Other questions ask whether the length of time that debt collection records are retained should relate to how long a debt may generally be noted in a consumer report or how long a consumer has to bring private action under the Fair Debt Collection Practices Act, which was enacted in 1977.
I think the core of any rule proposal has to require that when debt is sold or transferred, it should include specific and standardized proof or underlying documents related to someone’s debt as part of the sale.
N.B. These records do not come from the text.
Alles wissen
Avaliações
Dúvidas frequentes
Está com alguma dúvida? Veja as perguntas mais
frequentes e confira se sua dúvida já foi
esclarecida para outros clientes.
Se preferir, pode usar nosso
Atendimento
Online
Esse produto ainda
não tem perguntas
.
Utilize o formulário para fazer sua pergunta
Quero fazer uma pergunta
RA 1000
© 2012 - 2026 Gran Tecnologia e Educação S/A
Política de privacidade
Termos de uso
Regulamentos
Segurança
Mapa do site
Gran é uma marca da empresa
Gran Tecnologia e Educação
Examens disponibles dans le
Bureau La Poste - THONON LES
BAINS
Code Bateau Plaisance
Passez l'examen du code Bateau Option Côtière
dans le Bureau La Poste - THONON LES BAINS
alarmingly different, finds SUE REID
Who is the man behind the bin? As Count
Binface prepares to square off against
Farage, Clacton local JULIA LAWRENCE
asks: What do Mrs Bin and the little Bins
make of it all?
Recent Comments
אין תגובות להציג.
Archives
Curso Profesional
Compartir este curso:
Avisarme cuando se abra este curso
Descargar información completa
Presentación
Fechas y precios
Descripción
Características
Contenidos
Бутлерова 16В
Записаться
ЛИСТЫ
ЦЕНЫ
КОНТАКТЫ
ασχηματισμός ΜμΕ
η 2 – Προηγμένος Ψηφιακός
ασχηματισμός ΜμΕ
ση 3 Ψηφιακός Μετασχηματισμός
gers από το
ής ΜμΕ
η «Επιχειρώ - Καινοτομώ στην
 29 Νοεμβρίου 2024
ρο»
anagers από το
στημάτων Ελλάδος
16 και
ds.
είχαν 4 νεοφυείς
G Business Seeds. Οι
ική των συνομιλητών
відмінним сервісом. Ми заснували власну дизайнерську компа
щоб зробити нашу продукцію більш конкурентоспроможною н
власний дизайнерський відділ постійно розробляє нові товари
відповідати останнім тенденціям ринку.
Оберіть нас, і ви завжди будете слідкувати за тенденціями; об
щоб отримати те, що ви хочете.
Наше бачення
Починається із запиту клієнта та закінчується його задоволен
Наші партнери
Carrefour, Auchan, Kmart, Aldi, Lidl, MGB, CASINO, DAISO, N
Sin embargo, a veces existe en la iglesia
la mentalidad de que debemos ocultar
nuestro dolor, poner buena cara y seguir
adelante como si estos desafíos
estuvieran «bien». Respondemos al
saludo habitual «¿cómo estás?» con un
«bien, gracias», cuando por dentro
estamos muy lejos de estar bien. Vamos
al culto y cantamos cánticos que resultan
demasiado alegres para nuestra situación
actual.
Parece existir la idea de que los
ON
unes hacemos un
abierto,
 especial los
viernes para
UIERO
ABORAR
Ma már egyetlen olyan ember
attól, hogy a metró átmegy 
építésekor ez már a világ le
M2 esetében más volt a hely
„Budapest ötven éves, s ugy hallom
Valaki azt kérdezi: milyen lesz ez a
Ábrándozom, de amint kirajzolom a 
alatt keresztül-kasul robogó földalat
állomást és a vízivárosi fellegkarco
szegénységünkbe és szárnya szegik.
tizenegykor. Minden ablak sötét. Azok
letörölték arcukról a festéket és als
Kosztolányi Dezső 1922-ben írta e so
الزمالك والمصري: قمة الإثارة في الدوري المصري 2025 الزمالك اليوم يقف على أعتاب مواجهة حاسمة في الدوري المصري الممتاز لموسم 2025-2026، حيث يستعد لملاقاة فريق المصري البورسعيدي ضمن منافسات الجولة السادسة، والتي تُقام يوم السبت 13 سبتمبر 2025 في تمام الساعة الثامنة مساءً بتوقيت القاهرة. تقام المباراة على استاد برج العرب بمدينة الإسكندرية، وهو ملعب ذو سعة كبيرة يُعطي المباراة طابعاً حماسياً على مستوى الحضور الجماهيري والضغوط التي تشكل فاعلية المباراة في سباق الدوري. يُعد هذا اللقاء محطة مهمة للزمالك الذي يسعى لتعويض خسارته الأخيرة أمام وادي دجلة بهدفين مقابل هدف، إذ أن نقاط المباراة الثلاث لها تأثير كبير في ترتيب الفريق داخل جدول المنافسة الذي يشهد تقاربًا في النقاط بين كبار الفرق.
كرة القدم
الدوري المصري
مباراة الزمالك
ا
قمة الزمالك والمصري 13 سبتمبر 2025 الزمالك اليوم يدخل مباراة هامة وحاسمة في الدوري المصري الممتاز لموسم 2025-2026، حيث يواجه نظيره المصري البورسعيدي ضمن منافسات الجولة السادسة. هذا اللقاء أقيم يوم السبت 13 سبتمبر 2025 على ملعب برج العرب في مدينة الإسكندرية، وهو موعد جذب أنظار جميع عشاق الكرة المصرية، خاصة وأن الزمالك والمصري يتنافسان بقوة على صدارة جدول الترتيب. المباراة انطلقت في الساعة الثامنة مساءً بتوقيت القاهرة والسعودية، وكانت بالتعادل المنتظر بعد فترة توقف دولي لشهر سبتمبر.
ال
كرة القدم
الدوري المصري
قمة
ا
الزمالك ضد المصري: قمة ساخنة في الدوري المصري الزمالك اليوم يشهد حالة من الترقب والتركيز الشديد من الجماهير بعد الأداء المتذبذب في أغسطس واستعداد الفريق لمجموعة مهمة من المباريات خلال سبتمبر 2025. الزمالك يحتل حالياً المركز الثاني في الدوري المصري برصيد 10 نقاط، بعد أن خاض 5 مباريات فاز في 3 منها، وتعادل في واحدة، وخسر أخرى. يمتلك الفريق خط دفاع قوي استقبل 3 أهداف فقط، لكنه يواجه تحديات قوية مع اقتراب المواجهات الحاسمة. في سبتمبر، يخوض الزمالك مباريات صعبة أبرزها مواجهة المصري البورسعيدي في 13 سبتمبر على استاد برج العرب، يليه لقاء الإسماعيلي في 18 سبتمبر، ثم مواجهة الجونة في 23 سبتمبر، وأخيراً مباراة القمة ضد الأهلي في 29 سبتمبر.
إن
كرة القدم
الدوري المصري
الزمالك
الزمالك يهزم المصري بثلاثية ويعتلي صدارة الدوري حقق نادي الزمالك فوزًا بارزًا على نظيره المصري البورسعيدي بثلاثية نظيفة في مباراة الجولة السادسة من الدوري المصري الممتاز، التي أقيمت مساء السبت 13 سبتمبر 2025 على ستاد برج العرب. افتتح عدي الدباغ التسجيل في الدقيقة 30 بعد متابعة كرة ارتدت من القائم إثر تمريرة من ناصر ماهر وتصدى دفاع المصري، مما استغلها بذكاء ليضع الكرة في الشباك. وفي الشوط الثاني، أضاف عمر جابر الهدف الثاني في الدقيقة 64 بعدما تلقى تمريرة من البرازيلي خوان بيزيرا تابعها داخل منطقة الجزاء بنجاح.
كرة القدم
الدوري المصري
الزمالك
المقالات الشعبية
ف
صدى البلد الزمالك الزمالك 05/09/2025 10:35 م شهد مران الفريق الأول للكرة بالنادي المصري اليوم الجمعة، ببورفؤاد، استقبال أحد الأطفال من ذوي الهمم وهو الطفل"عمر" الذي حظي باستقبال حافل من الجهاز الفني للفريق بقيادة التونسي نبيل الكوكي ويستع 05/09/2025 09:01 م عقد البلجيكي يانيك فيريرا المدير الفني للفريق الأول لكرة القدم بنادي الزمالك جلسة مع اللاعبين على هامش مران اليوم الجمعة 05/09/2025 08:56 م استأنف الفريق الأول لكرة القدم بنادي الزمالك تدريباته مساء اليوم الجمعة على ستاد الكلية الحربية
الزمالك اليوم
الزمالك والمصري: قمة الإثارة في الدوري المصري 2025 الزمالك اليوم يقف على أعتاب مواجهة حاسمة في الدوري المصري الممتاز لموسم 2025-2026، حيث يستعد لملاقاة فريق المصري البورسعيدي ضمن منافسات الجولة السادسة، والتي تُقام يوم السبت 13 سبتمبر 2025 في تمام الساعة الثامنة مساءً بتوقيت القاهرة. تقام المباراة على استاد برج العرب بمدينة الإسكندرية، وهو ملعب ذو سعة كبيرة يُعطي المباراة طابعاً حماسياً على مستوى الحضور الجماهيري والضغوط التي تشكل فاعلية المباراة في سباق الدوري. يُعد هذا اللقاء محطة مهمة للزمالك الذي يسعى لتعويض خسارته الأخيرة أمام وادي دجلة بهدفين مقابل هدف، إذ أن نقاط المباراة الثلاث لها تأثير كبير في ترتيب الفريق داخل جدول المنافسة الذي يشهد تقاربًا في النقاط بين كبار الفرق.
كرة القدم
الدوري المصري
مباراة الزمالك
Consumers can submit comments at www.regulations.gov. But a far easier place to learn about the issues and problems with debt collection is www.regulationroom.org, which is not a government-run site. Instead, trained students and staff at Cornell Law School run it. The CFPB is working with Cornell to make it simpler for people to submit comments about debt collection.
Even if you aren’t interested in commenting, you can learn a lot about debt collection practices and your rights. In discussion forums, people can submit comments and moderators keep things civil and provide background information. They also probe, asking follow-up questions to those who submit comments or gripes in order to dig deeper into the issues they face.
Comments submitted at www.regulationroom.org will be summarized and submitted to the CFPB before the end of the official public comment period.
I know you may not think you have a voice. But you do. Here’s your chance to put in your two cents’ worth. What’s been your experience with debt collectors? What changes do you think should be made? Don’t be a spectator in this debate about debt.
Michelle Singletary is a financial columnist for The Washington Post.